En 1998, cuando apenas el Ministerio tenía escasos meses de haber sido creado, García Márquez hizo una declaración en que le imponía a la educación unos claros retos frente a la paz, pero también a la cultura, que hoy tienen plena vigencia, máxime cuando empezamos a apreciar los beneficios del fin del conflicto armado: “La virtud magnífica de los colombianos es la creatividad. Nacemos y crecemos con ella pero la mayoría se muere sin haberla ejercido por culpa de una educación dogmática, conformista y represiva que parece concebida aposta para tirarse la felicidad. ¿Son estas las cuentas que vamos a rendir sobre el embrión de patria que nos legaron los fundadores? Creo que no. Redimir y privilegiar nuestro poder creativo como una riqueza natural, invaluable y despilfarrada, debe ser la llave maestra para rescatar a Colombia de su propio infierno.
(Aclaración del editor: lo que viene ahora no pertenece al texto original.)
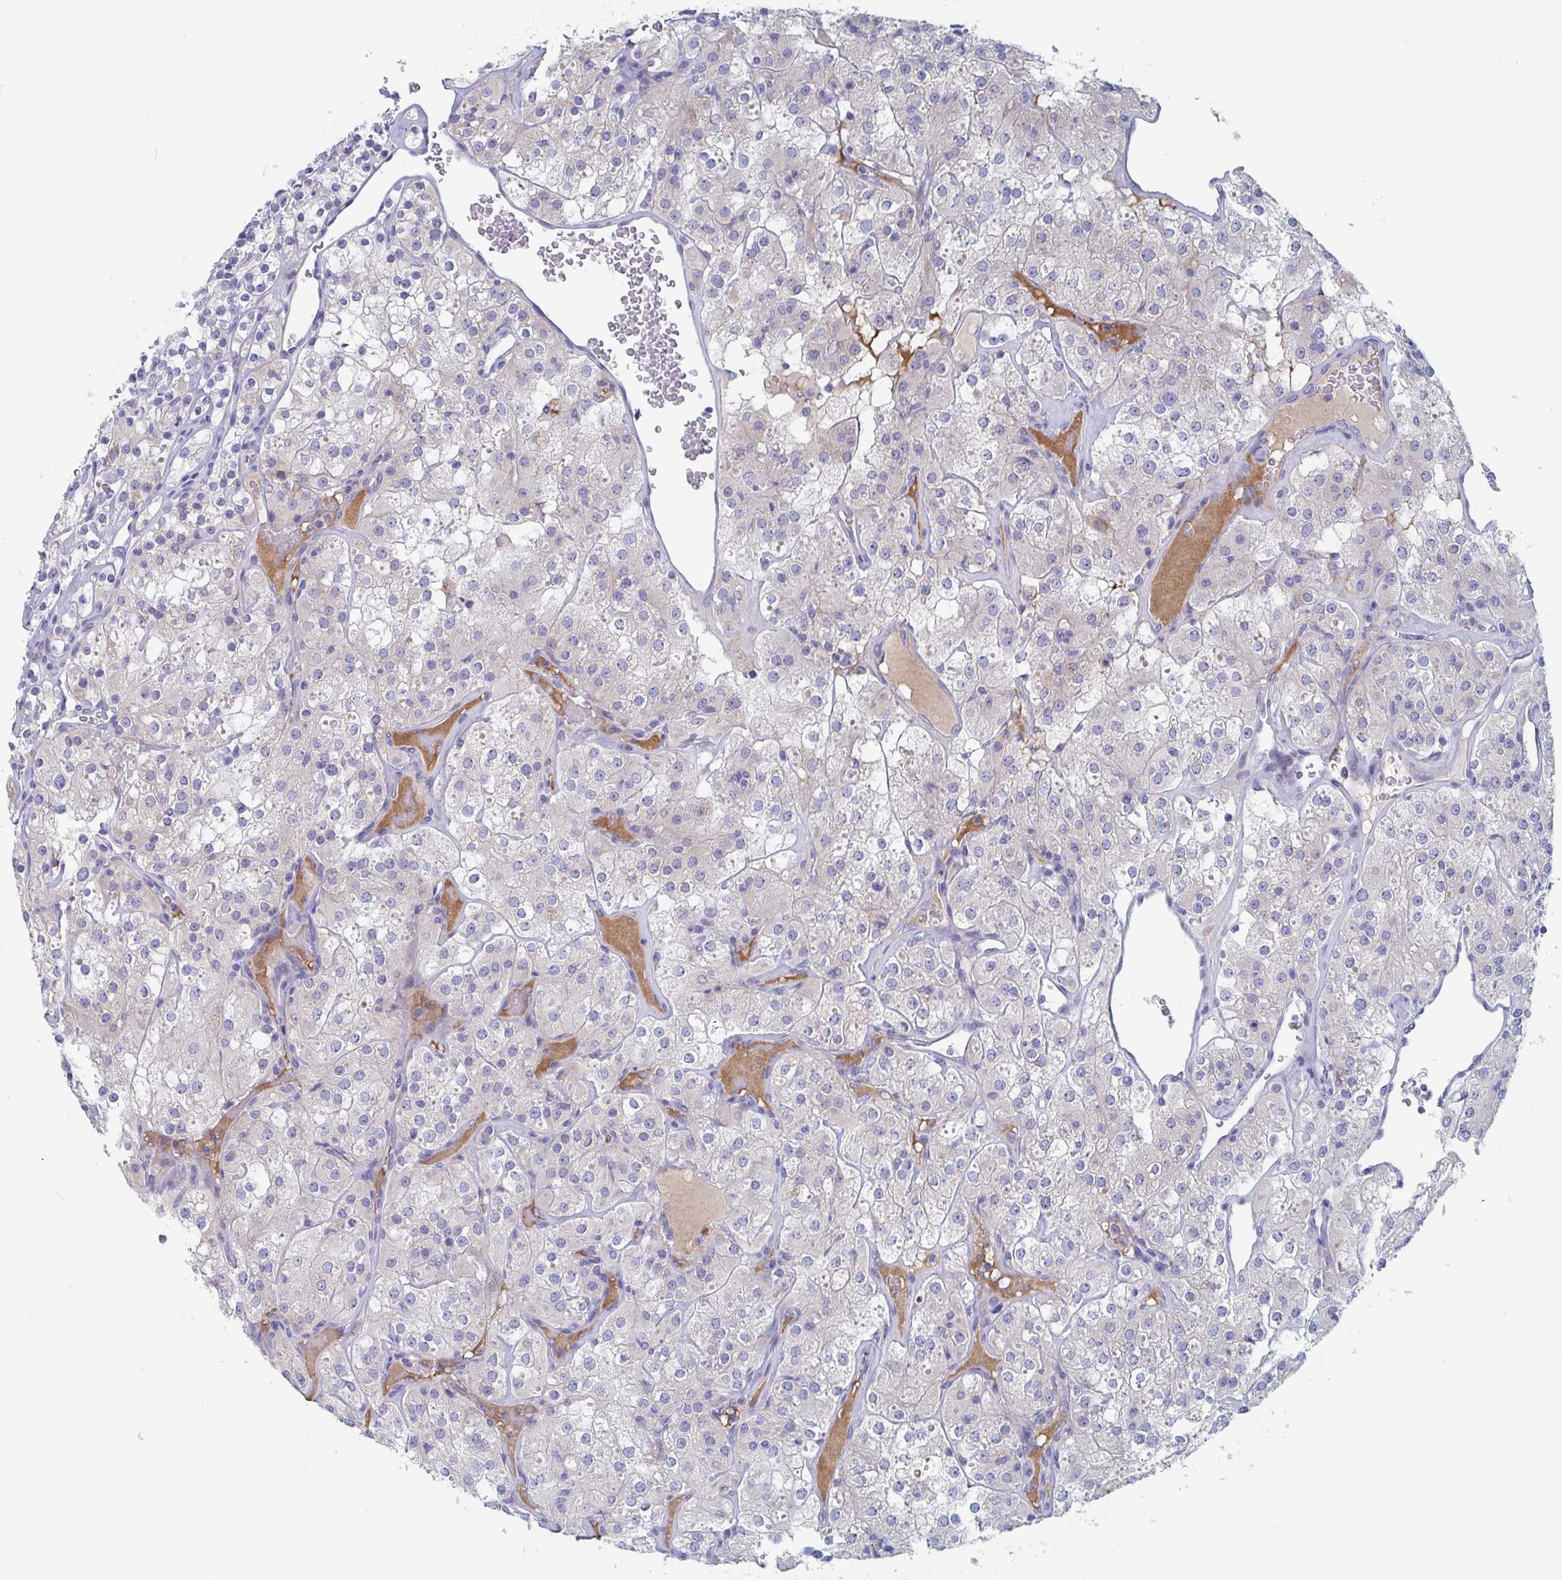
{"staining": {"intensity": "negative", "quantity": "none", "location": "none"}, "tissue": "renal cancer", "cell_type": "Tumor cells", "image_type": "cancer", "snomed": [{"axis": "morphology", "description": "Adenocarcinoma, NOS"}, {"axis": "topography", "description": "Kidney"}], "caption": "This is an IHC micrograph of renal cancer. There is no staining in tumor cells.", "gene": "NT5C3B", "patient": {"sex": "male", "age": 77}}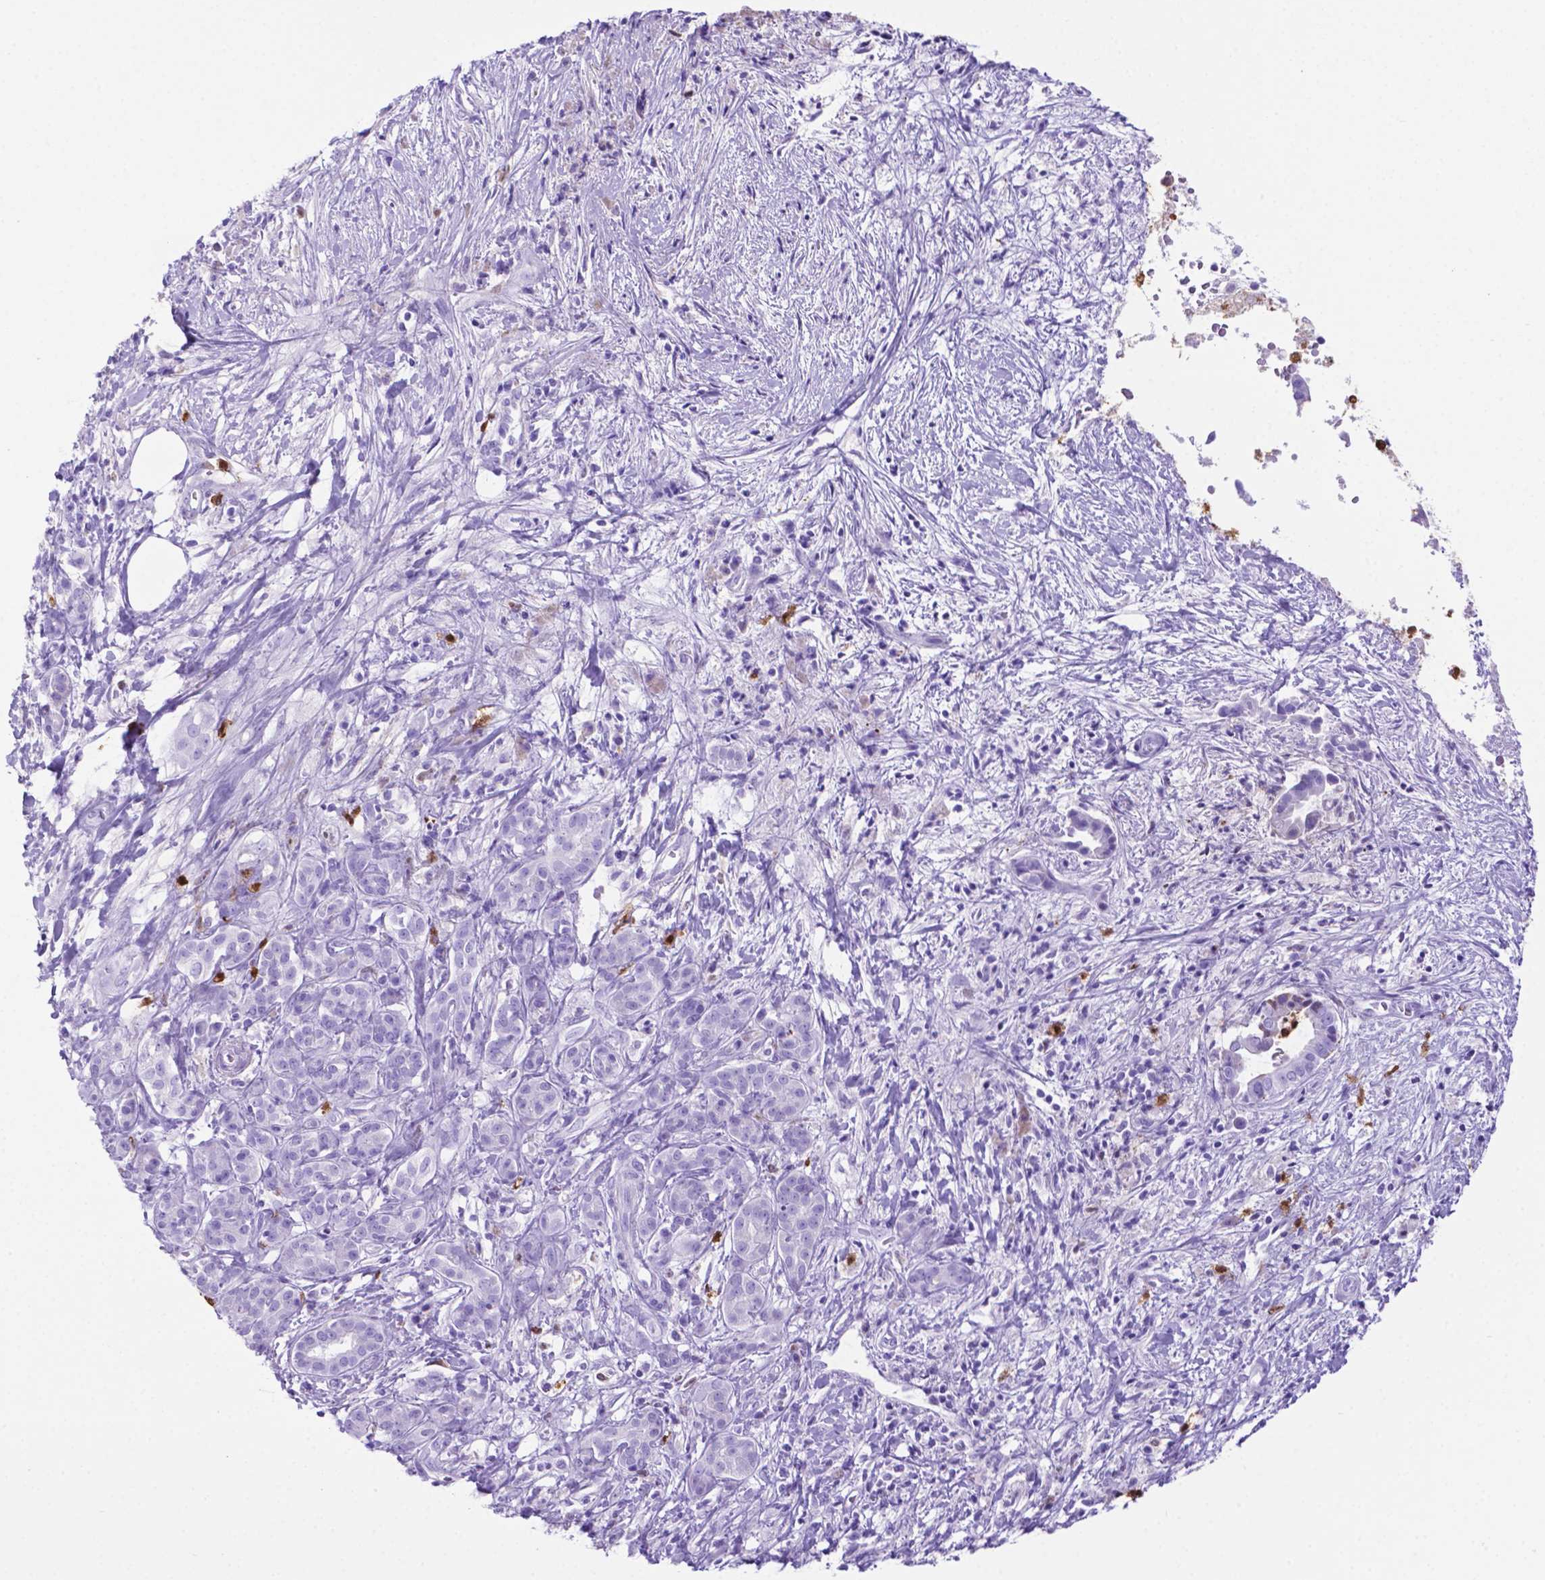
{"staining": {"intensity": "negative", "quantity": "none", "location": "none"}, "tissue": "pancreatic cancer", "cell_type": "Tumor cells", "image_type": "cancer", "snomed": [{"axis": "morphology", "description": "Adenocarcinoma, NOS"}, {"axis": "topography", "description": "Pancreas"}], "caption": "Immunohistochemistry histopathology image of neoplastic tissue: pancreatic cancer (adenocarcinoma) stained with DAB (3,3'-diaminobenzidine) exhibits no significant protein staining in tumor cells.", "gene": "LZTR1", "patient": {"sex": "male", "age": 61}}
Ya es hora de entender que este desastre cultural no se remedia ni con plomo ni con plata, sino con una educación para la paz, construida con amor sobre los escombros de un país enardecido donde nos levantamos temprano para seguirnos matándonos los unos a los otros. Una educación inconforme y reflexiva que nos incite a descubrir quiénes somos en una sociedad que se parezca más a la que merecemos. Que nos oriente desde la cuna en la identificación temprana de las vocaciones y las aptitudes congénitas para poder hacer toda la vida solo lo que nos guste, que es la receta mágica de la felicidad y la longevidad. En síntesis una legítima revolución de paz que canalice hacia la vida la inmensa energía creadora que durante casi dos siglos hemos usado para destruirnos y que reivindique y enaltezca el predominio de la imaginación”.
Siguiendo a Ernesto Sábato en una de sus últimas reflexiones, consignadas en La resistencia, creo que la cultura y la educación tienen el poder de cambiar la mentalidad de los colombianos y con ello la esperanza de que podremos recuperar este país que nos fue míticamente entregado. La historia siempre es novedosa. Por eso, a pesar de las desilusiones, la desconfianza y las frustraciones acumuladas, no hay motivo para descreer del valor de las gestas cotidianas, aquellas que se van multiplicando a lo largo y ancho del país gracias a los diferentes programas del Ministerio de Cultura. Aunque simples y modestas, son las que están asegurando una nueva narración de nuestra historia, abriendo así un nuevo curso al torrente de la vida.